Every 65 seconds, someone in the United States develops Alzheimer’s disease. By mid-century, someone will be diagnosed every 33 seconds.
For the last six years, the ACBL has supported the Alzheimer’s Association for The Longest Day to help in the fight for prevention, and through the partnership, the ACBL raised more than $3.5 million to benefit the Association. In 2017, the organization became the first Global Team to raise $1 million in a single season for The Longest Day.
Beginning Sunday, June 17 through Sunday, June 24, bridge clubs across the United States will host fundraising games, silent auctions and bake sales in support of The Longest Day and to help the ACBL reach its fundraising goal of $1 million.
“We changed things up a little this year to allow more clubs to participate,” said Stephanie Threlkeld, communications and education manager at ACBL and the team coordinator for The Longest Day. “Instead of requiring clubs to host games on the Summer Solstice – which is when many organizations fundraise for the campaign – we opened it up and are allowing clubs to choose a day during the week of the Solstice to host fundraising games, and we’ve definitely noticed an increase in participating clubs.”
Four hundred bridge players have already raised more than $215,000 in early fundraising efforts, surpassing the total raised at the same time last year by $40,000. According to Threlkeld, it’s not too late for clubs to join the campaign.
“Participating can be as simple as designating your afternoon game as an Alzheimer’s game or as involved as hosting back-to-back short games with other fundraising components,” she said. “Many clubs choose to host shorter, 12 to 17 board games because players receive the same number of masterpoints that they would earn through a longer game.”
Fundraising games receive upgraded masterpoints – 63.6 percent sectional-rated black – as long as the event is not held within a 25-mile radius of a Regional or Sectional tournament.
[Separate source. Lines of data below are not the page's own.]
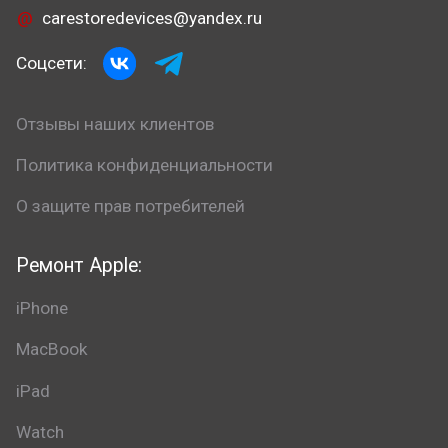
carestoredevices@yandex.ru
Соцсети:
Отзывы наших клиентов
Политика конфиденциальности
О защите прав потребителей
Ремонт Apple:
iPhone
MacBook
iPad
Watch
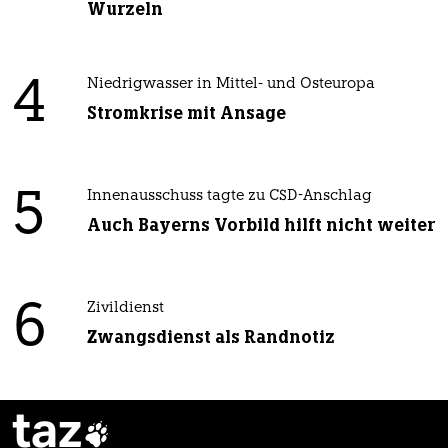
Wurzeln
4
Niedrigwasser in Mittel- und Osteuropa
Stromkrise mit Ansage
5
Innenausschuss tagte zu CSD-Anschlag
Auch Bayerns Vorbild hilft nicht weiter
6
Zivildienst
Zwangsdienst als Randnotiz
taz

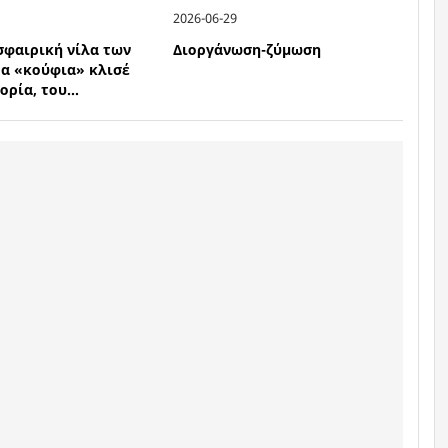
2026-06-29
σφαιρική νίλα των
Διοργάνωση-ζύμωση
τα «κούφια» κλισέ
ορία, του...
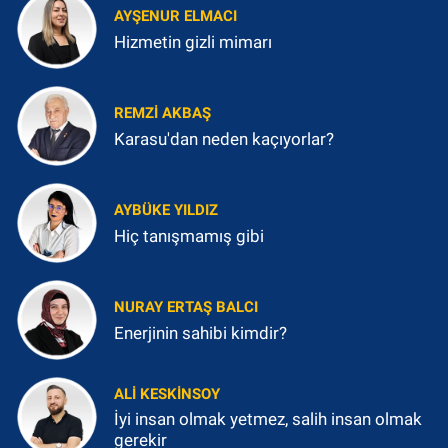
AYŞENUR ELMACI
Hizmetin gizli mimarı
REMZI AKBAŞ
Karasu'dan neden kaçıyorlar?
AYBÜKE YILDIZ
Hiç tanışmamış gibi
NURAY ERTAŞ BALCI
Enerjinin sahibi kimdir?
ALI KESKINSOY
İyi insan olmak yetmez, salih insan olmak
gerekir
Sanction fees should be sent in the monthly report to the ACBL, and the fees will be forwarded to the Alzheimer’s Association to ensure that 100 percent of the money raised from The Longest Day events are given to the Association.
Silvana Scotto Morici, owner of Sagamore Bridge Club in New York, has participated in The Longest Day since 2013, and her club has raised more than $600,000 to benefit the Alzheimer’s Association.
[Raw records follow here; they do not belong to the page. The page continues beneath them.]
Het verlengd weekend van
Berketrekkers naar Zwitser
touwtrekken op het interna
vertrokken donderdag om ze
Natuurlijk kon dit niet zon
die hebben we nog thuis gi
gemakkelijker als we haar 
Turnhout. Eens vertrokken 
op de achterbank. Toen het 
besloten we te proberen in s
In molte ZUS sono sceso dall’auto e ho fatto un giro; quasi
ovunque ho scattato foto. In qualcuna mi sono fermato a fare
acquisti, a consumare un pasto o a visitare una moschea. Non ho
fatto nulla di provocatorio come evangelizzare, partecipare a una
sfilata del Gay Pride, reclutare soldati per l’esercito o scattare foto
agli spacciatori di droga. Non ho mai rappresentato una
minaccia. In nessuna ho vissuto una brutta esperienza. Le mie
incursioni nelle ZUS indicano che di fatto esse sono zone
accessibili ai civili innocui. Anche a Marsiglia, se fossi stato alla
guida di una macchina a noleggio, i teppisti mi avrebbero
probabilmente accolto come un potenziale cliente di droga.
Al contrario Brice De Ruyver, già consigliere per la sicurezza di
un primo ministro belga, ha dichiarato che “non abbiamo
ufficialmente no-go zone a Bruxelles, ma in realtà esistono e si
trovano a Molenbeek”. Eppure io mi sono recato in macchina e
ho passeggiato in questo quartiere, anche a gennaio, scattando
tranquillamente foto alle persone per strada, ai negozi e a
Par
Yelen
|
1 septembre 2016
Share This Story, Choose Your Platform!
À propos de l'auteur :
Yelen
“My great-grandmother had Alzheimer’s, and it was difficult to watch her experience the disease,” she said. “Fast forward to years later, and I realized as a fairly young bridge player that the older people in front of my eyes – those in the bridge community – were showing me ways to keep the brain active every day. These people try to stay healthy by constantly challenging themselves. Bridge is a sort of fountain of youth for this crowd.”